Stored data entries:
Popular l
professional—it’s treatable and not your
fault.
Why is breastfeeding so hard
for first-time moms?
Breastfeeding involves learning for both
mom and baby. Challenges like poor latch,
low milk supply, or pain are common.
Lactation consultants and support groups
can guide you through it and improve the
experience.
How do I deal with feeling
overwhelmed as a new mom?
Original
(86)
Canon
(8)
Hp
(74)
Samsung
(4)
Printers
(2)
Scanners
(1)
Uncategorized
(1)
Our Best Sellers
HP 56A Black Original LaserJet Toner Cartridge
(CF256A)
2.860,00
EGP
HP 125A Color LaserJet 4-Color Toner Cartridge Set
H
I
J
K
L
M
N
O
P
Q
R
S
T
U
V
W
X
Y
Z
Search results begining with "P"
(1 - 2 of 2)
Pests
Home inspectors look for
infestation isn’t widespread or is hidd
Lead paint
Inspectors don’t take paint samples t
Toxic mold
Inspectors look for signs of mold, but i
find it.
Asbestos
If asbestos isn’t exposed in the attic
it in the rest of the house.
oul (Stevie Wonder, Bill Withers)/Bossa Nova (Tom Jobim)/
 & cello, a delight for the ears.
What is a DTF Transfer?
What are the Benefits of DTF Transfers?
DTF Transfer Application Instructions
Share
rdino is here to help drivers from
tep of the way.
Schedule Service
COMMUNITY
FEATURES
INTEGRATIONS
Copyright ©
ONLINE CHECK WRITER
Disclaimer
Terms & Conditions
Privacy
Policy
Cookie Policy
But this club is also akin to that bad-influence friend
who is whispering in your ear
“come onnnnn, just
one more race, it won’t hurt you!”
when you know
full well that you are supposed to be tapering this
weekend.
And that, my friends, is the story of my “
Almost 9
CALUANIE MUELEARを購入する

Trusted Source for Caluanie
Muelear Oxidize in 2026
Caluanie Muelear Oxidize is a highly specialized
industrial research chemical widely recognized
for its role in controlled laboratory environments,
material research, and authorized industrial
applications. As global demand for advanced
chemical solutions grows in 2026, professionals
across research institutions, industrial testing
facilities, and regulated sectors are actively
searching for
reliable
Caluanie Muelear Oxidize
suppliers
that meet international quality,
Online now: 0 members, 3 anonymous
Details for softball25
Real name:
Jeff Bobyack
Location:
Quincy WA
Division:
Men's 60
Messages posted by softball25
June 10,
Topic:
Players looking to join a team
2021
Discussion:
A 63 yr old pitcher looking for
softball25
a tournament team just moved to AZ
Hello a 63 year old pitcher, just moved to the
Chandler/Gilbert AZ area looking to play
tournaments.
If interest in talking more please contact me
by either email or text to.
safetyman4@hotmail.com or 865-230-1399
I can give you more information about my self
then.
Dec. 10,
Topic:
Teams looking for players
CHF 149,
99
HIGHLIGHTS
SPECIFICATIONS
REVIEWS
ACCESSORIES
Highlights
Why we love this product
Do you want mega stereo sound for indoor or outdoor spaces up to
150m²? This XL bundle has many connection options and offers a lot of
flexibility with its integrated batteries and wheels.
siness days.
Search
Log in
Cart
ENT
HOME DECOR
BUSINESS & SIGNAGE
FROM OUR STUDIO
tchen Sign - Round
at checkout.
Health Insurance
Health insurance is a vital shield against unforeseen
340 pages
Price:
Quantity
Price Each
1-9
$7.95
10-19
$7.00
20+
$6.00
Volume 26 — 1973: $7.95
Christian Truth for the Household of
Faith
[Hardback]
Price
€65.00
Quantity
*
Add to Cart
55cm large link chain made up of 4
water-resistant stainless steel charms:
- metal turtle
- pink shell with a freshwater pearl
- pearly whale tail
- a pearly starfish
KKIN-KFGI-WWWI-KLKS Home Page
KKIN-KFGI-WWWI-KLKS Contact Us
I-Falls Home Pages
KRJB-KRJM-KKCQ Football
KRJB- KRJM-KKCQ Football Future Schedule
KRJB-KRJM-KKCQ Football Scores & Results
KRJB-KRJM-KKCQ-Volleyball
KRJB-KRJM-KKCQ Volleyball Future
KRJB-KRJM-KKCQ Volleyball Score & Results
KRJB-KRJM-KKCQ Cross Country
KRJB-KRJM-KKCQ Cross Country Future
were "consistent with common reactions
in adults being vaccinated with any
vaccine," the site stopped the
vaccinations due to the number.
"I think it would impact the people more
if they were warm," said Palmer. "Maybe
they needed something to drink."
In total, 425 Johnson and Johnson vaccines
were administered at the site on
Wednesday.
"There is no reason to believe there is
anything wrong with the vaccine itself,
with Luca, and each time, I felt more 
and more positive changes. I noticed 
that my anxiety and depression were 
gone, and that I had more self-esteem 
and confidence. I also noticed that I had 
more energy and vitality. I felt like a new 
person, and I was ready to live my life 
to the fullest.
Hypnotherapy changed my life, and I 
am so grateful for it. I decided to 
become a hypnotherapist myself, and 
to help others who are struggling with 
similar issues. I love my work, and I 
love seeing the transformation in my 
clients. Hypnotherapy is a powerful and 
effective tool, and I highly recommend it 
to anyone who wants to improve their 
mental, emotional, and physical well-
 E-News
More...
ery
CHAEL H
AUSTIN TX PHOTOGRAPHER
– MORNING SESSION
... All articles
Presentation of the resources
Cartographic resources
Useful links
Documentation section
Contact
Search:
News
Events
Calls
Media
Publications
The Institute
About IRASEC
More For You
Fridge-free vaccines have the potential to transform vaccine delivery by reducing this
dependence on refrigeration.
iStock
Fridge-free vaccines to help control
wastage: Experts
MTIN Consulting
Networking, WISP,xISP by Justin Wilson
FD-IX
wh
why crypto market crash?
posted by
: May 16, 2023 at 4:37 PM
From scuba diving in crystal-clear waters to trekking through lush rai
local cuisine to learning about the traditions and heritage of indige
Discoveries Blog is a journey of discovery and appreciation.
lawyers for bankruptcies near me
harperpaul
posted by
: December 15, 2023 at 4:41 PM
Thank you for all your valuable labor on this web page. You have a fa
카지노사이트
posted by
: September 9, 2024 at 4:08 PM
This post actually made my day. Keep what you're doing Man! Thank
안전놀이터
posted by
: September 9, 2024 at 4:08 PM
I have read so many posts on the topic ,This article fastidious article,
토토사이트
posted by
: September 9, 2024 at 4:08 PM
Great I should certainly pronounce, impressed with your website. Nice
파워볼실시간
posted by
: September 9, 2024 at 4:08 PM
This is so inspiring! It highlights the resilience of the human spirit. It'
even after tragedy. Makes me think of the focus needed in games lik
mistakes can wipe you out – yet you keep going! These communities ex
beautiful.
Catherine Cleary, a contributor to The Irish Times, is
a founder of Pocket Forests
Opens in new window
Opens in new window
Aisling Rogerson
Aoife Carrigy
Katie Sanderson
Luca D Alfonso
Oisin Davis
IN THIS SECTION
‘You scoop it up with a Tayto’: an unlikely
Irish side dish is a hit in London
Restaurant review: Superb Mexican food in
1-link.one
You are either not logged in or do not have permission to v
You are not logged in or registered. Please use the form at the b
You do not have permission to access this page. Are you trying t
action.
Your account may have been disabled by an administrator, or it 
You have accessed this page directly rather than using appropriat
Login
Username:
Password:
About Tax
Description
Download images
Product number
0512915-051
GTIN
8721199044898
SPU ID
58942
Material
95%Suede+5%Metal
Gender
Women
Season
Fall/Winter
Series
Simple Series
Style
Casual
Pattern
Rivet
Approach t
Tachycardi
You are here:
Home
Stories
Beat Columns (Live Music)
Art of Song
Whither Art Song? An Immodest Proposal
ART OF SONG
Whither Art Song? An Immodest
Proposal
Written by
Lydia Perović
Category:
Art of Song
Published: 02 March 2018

Exercise aim: In the records, which lines mention the word "Thank"? Copy those lines.

Answer to this problem:
Thank you for all your valuable labor on this web page. You have a fa
This post actually made my day. Keep what you're doing Man! Thank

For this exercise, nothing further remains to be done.